## EXERCISES TO COMPLETE
1. In the Outlook 2010 passage, what theme does the writer choose in the Signatures and Stationary settings?
2. Repeat word for word the portion of the Outlook 2010 passage starting with "After clicking OK, bring" and going on through "Outlook's GUI interface.".

## PASSAGE SHOWN
◆ ◆ ◆

Outlook 2010 Enforcement, the Easy Way

Here's how to solve this otherwise nasty problem. Find yourself a computer with Outlook 2010 installed and navigate to the Signatures and Stationary control panel you see in Figure 1. There, configure whatever settings you need to enforce. I'll set mine to the Compass theme. I also miss the good old days when Times New Roman was king of fonts, so I'll set that as the font for Composing and reading plain text messages.


Figure 2: MailSettings

After clicking OK, bring up the registry editor (regedit.exe) and navigate to HKEY_CURRENT_USER\Software\Microsoft\Office\14.0\Common\MailSettings on that same computer. You'll see something similar to Figure 2, although the values in your data column will probably be slightly different.


Figure 3: Edit Binary Value

What you're seeing are hexadecimal values that correspond with the settings you just selected in the interface. Double-click TextFontComplex and you'll bring up a window called Edit Binary Value (see Figure 3). That windows shows how the hex values map to a set of plaintext characters. Luckily you don't have to worry about the exact data here. You've asked Outlook to create this data when you configured the setting in Outlook's GUI interface.


Figure 4: New Registry Properties

It's at this point where GPPs get really exciting. Launch the Group Policy Management Console and create and edit a new GPO. Navigate to User Configuration | Preferences | Windows Settings | Registry and right-click to create a New Registry Item. You'll see a screen similar to Figure 4. Click the button with the three ''' dots to launch the Registry Item Browser. This little tool is freakishly cool.


Figure 5: Registry Item Browser

Inside it you can navigate down the registry tree to the same location in HKEY_CURRENT_USER. There, as you can see in Figure 5, you'll find Outlook's settings along with all that nasty hexadecimal data that you configured in the GUI. Highlight one of the items and click Select.


Figure 6: New Registry Properties (with values)

You should return back to the New Registry Properties screen, but this time all the values are already filled out for you. At this point you can click OK and repeat this process for each registry key you want to configure and enforce. In this case, that might be the keys for NewTheme, TextFontComplex, and TextFontSimple, but yours can really be anything. Finish up, close the Group Policy Management Editor, link the GPO to an OU full of users to configure, and your job is complete.

◆ ◆ ◆

[Saved entries]
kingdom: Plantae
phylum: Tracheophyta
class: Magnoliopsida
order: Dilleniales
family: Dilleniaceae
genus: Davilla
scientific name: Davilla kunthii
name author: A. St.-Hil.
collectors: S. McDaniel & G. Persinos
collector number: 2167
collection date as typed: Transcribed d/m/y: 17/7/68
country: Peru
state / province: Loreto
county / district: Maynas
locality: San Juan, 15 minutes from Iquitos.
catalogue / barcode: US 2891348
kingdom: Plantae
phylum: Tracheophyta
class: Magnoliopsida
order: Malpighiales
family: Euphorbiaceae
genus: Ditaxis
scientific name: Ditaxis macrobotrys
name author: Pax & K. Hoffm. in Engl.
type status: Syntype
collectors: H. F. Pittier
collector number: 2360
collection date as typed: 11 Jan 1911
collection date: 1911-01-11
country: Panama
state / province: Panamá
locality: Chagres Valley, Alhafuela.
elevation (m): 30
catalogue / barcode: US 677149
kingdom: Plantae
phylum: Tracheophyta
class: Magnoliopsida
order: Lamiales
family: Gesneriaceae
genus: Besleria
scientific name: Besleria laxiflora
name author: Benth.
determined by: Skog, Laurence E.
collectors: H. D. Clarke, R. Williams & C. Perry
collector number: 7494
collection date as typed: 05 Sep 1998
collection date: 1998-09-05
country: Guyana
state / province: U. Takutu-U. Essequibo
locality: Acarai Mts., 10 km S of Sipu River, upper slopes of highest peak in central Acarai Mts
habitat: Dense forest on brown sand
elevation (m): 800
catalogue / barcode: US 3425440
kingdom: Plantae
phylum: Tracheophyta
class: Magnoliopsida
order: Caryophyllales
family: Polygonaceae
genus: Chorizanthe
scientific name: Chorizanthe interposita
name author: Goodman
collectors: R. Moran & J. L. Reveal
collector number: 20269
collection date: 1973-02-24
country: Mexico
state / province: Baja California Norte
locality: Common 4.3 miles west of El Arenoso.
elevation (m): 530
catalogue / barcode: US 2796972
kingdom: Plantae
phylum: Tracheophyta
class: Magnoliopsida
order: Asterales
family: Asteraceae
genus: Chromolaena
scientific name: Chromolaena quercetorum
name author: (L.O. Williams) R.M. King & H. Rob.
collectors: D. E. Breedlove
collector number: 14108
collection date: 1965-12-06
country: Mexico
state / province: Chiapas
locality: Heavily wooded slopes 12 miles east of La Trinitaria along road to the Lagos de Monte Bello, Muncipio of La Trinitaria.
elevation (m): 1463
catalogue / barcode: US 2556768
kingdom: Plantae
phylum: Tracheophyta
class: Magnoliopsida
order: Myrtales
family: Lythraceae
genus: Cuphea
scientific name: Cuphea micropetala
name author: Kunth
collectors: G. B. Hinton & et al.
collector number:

◆ ◆ ◆

## EXPECTED RESPONSES
1. The Compass theme.

2.
After clicking OK, bring up the registry editor (regedit.exe) and navigate to HKEY_CURRENT_USER\Software\Microsoft\Office\14.0\Common\MailSettings on that same computer. You'll see something similar to Figure 2, although the values in your data column will probably be slightly different.


Figure 3: Edit Binary Value

What you're seeing are hexadecimal values that correspond with the settings you just selected in the interface. Double-click TextFontComplex and you'll bring up a window called Edit Binary Value (see Figure 3). That windows shows how the hex values map to a set of plaintext characters. Luckily you don't have to worry about the exact data here. You've asked Outlook to create this data when you configured the setting in Outlook's GUI interface.